Le second exemple que je désire citer à l’appui de ce que j’ai dit sur la puissance des sentiments m’est fourni par un des plus grands hommes d’un siècle qui en a compté beaucoup, l’illustre mathématicien et philosophe d’Alembert. Mon exemple ne ressemblera guère au précédent, car je vais parler d’un homme aussi remarquable par sa bienfaisance, sa bonté et son désintéressement que par ses talents éminents, et qui n’est, par conséquent, en aucune façon comparable à Bacon ; mais pour l’objet de ma démonstration, la qualité des sentiments importe peu, puisque je veux simplement montrer le peu de puissance que donne l’intelligence pour lutter contre eux.

Lignes affichées:
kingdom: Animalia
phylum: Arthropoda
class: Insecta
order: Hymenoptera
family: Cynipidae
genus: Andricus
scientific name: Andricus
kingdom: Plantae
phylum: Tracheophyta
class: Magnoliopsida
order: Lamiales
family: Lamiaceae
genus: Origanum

Tâche courte 1:
Mettez sous forme de liste JSON de chaînes, une chaîne par ligne et sans lignes vides, les lignes allant de celle qui contient « order: Hymenoptera » jusqu'à la dernière des lignes, toutes deux incluses.
Tâche courte 2:
Reprenez le passage sur d'Alembert et la puissance des sentiments là où il s'arrête, puis poursuivez-le.

Résultat 1:
[
  "order: Hymenoptera",
  "family: Cynipidae",
  "genus: Andricus",
  "scientific name: Andricus",
  "kingdom: Plantae",
  "phylum: Tracheophyta",
  "class: Magnoliopsida",
  "order: Lamiales",
  "family: Lamiaceae",
  "genus: Origanum"
]

Résultat 2:
Le sentiment dont l’illustre savant que je viens de nommer devint l’esclave fut sa passion bien connue pour Mlle de Lespinasse. Elle dura de nombreuses années et ne cessa qu’avec la mort de celle qui en était l’objet. Douée d’un esprit supérieur, mais ne possédant ni jeunesse, ni beauté, ni vertu, Mlle de Lespinasse avait fini par prendre un tel empire sur l’illustre mathématicien, qu’elle l’envoyait chercher à la poste les lettres des amants qu’elle lui donnait ouvertement pour rivaux.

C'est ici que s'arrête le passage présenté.